While manufacturers recommend users fill their Neti Pots with distilled or sterilized water, some have recently decided to skip that terrible hassle and just use water from the tap—after all, if it’s safe enough to drink, it should be safe enough to shoot up your nostrils, right? If Louisiana’s recently departed could talk, PAME’s two latest victims would be screaming “wrong.”
The deaths of two Louisiana residents have been attributed to this improper Neti Pot use, which caused the tap water-living amoeba Naegleria fowleri to sneak from the sinuses in the nose up to the brain. That is, the United States Centers for Disease Control and Prevention (CDC) is still investigating whether or not the victims had a swim in their local watering hole or if they used a Neti Pot to cure their sniffles.
Jonathan Yoder of the CDC told Fox News said: “Nearly all the cases have resulted from exposure to warm recreational water, such as ponds, rivers and lakes, and the kind of exposure where the water would be forced up the nose — for example, diving and water sports.” Once lodged in the nasal sinuses, the amoebas terrorize the brain tissue and infect their victims with PAME, killing them in mere days. Before you start chucking your Neti Pots into the garbage, fear not: Jonathan Yoder has an explanation:
Apparently, tap water really is safe to drink, even if it is home to these brain-hungry amoebas. What’s not safe is ignoring your Neti Pot’s manufacturer’s label and forcing your faucet’s water up your snot-clogged nose. It is this boost from the Neti Pot that allows N. fowleri to reach the brain at all.
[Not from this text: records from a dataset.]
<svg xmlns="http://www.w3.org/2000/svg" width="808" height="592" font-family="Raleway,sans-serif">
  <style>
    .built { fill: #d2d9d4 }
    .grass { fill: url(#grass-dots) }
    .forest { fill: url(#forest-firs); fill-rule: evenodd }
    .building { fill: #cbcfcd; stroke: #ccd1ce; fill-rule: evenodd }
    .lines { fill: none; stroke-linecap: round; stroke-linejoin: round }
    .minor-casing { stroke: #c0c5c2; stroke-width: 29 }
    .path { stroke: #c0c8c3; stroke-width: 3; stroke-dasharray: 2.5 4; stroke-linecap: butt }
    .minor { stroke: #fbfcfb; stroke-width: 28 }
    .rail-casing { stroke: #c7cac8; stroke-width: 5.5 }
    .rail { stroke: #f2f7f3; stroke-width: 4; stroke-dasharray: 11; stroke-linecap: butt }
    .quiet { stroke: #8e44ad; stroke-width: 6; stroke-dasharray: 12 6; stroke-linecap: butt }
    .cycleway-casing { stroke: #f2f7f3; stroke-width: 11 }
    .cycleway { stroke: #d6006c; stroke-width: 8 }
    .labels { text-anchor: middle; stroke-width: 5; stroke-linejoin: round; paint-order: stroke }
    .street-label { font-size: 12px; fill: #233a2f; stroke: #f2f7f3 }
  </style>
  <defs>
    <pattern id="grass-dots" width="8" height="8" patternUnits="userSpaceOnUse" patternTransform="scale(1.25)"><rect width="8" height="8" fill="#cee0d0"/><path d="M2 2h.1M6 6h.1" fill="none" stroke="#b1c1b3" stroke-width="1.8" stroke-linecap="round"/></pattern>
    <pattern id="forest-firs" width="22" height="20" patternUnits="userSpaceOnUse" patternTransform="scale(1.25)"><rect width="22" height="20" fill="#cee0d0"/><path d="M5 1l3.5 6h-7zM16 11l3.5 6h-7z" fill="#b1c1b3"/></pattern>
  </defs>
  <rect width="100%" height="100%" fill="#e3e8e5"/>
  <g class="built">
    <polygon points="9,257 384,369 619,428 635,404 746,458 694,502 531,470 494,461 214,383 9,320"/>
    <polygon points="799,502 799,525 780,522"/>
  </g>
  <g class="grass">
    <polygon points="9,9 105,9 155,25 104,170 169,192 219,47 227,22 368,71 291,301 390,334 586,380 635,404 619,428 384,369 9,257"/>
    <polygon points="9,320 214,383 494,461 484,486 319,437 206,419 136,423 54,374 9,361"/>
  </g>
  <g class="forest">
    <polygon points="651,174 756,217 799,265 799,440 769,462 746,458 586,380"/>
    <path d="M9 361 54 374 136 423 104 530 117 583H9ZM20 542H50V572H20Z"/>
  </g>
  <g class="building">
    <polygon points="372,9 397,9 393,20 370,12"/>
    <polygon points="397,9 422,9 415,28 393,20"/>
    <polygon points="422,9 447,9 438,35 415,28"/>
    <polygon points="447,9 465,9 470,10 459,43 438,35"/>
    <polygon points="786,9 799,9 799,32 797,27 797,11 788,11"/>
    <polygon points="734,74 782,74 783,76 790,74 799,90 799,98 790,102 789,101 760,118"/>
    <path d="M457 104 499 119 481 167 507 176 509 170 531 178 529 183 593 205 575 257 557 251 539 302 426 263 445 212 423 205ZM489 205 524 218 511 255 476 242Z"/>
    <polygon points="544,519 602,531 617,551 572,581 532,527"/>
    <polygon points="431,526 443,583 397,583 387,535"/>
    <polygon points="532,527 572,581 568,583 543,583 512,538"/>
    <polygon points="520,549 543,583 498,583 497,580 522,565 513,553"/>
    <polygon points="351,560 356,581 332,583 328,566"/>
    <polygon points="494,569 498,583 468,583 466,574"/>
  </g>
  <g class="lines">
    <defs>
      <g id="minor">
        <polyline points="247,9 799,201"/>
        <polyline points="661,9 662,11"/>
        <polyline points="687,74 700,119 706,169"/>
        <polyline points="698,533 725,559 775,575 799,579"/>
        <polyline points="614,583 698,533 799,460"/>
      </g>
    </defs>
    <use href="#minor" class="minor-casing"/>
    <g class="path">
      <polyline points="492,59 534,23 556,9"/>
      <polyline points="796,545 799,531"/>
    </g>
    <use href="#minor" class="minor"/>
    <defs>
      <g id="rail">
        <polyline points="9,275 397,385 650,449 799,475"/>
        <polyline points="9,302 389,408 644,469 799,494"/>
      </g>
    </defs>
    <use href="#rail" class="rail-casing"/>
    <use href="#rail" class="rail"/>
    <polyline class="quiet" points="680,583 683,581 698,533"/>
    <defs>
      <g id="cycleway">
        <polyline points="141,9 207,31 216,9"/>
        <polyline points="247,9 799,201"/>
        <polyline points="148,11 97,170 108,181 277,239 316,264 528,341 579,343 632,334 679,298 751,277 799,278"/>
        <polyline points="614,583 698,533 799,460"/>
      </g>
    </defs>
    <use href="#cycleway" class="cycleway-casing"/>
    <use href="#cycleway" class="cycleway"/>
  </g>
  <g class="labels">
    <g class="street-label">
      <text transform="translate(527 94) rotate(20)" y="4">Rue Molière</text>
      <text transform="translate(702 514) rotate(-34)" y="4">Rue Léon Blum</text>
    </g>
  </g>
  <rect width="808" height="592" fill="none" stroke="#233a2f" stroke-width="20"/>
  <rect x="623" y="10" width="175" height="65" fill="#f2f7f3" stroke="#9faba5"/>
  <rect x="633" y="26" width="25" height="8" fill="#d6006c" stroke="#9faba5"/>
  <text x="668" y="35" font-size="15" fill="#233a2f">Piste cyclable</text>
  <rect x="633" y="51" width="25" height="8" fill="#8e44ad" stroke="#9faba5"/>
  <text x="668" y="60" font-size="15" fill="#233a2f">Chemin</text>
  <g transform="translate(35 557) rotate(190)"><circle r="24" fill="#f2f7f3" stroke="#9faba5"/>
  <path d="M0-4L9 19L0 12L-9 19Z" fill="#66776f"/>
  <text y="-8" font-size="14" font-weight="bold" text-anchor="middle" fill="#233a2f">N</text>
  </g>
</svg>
However, if ingested, the amoebas have a “very low” chance of creeping up to your brain tissue and causing PAME, but just in case this isn’t reassuring enough (which it shouldn’t be), the CDC remains “very committed to learning more about the organism so we can prevent further infection.” Thank you for instilling us with that immensely hopeful statement, Yoder. That’s just what we needed to finally throw out the receipt for our favorite Christmas gift.